Gov. Mike Dunleavy has once again issued an executive order to carve out a standalone Alaska Department of Agriculture, bypassing legislative inertia and aiming to consolidate agricultural policy under a single agency.
In a letter dated Aug. 1 to House Speaker Bryce Edgmon and Senate President Gary Stevens, the governor said he was exercising his authority under Article III, Section 18 of the Alaska Constitution to reorganize the executive branch. The order transfers agricultural duties currently housed within the Department of Natural Resources to the newly proposed Department of Agriculture. He already issued an executive order doing this on the first day of regular session in January, but by March the Legislature had met in joint session and disapproved it. Now he is at it again.
“The Executive Order will encourage the development of expertise, eliminate duplication of functions, and establish a single point of responsibility for state agriculture policy,” Dunleavy wrote.
The order moves key responsibilities — including those under Title 3 of Alaska Statutes — from DNR to the new department. The Alaska Board of Agriculture and Conservation would also shift to the new agency. Coordination between the DNR and the new Department of Agriculture would continue for land management, with both commissioners required to work jointly on classification, leasing, and sale of state agricultural lands.
The order also renames the Alaska Natural Resource Conservation and Development Board and adds the Agriculture commissioner as an ex-officio member.
When the governor resubmitted the order during the current special session, lawmakers refused to even accept it, sending a letter asserting that executive orders can’t be submitted during a special session focused on a separate topic. They did not even post his EO to the BASIS website.
Despite the pushback, there is no explicit prohibition in the Alaska Constitution preventing the governor from submitting such orders during a special session. And because the Legislature has recessed until August 19 — without officially rejecting the order — the 60-day review clock is ticking.
With no committee meetings scheduled during the window of August 19–29 and at least five senators excused for that period, it remains unclear whether the Legislature will act in time. If no disapproval vote is taken within 60 days of transmission, the executive order goes into effect automatically.
That opens the door for Dunleavy to move forward with the creation of the department unilaterally.
There is no clear purpose for the Legislature’s planned return on August 19. No bills are scheduled, no committee hearings are posted, and absent lawmakers are going to be a problem. In essence, Dunleavy appears poised to push forward with a significant reorganization of state government — not by legislative action, but by legislative inaction.

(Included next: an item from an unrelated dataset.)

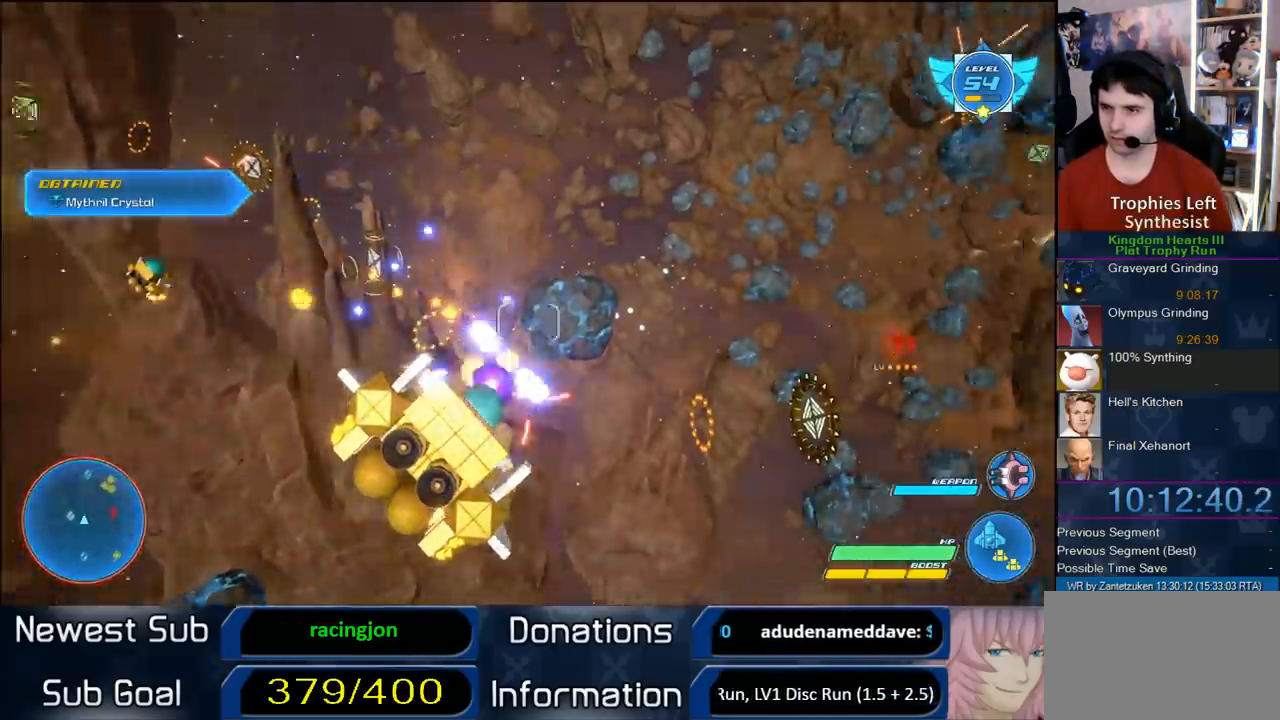
{"buttons": ["R2"], "left_stick": "right", "right_stick": "center", "events": [[67, "left_stick", "up"], [133, "left_stick", "left"], [333, "left_stick", "right"]]}
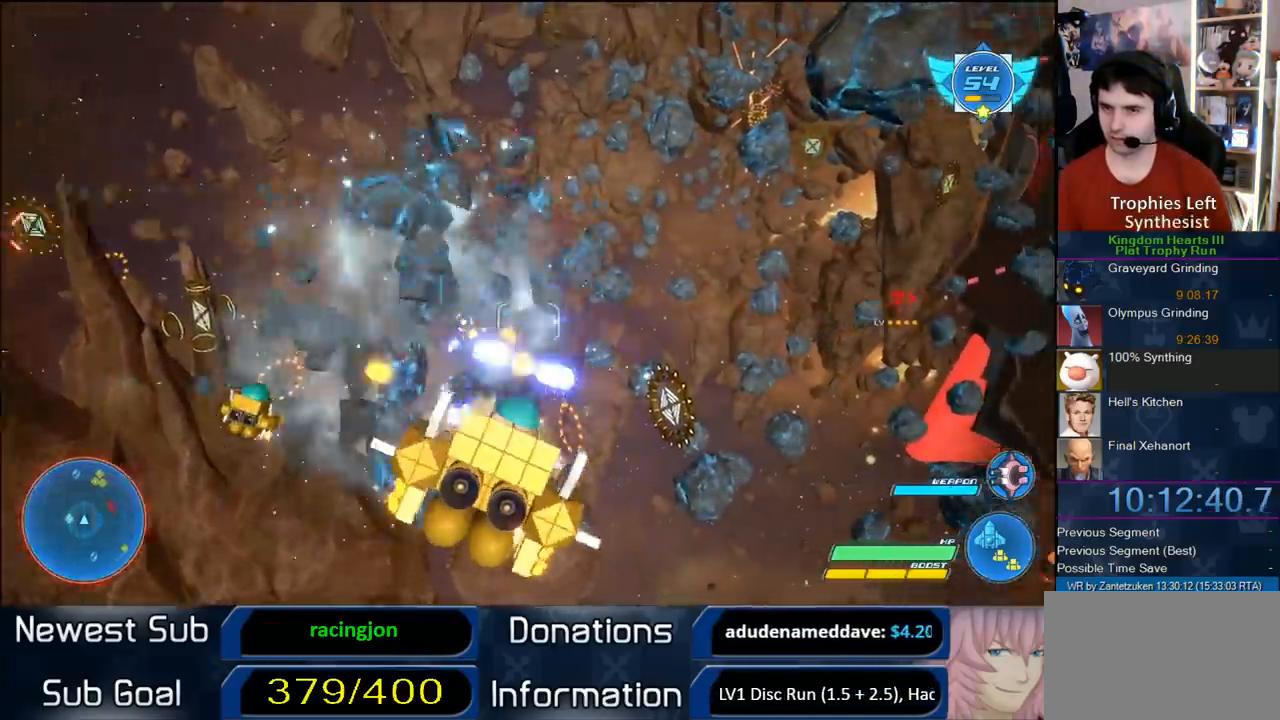
{"buttons": ["R2"], "left_stick": "right", "right_stick": "center", "events": []}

My only request of the Governor as he unilaterally creates the Department of Agriculture (which I strongly support) is that he select somebody other than the current division director as the new commissioner. Bryan Scoresby lacks the skills and abilities the new commissioner will need on day one.
Seattle has long controlled Alaska agriculture because it controls the price of meat. Alaska politicians do not allow enough COMMERCIAL ag land available to allow price for beef, pork and chickens at a level that can compete with Seattle prices.
Northern Canadian commercial ag feeds that whole country.
More State bureaucracy will not change this but elected officials are fed well in Juneau by Seattle Special Interests.
‘https://donnliston.net/2024/11/alaska-meat-packers-pig-in-a-poke/
About the only thing this legislature does is the wrong thing.
Voters need to remember at the polls.
Sounds to me like we’re all going to be share croppers for the state.
Forty acres and a mule. Great.
Asking for a lawsuit.
Odd way to operate Executive Branch.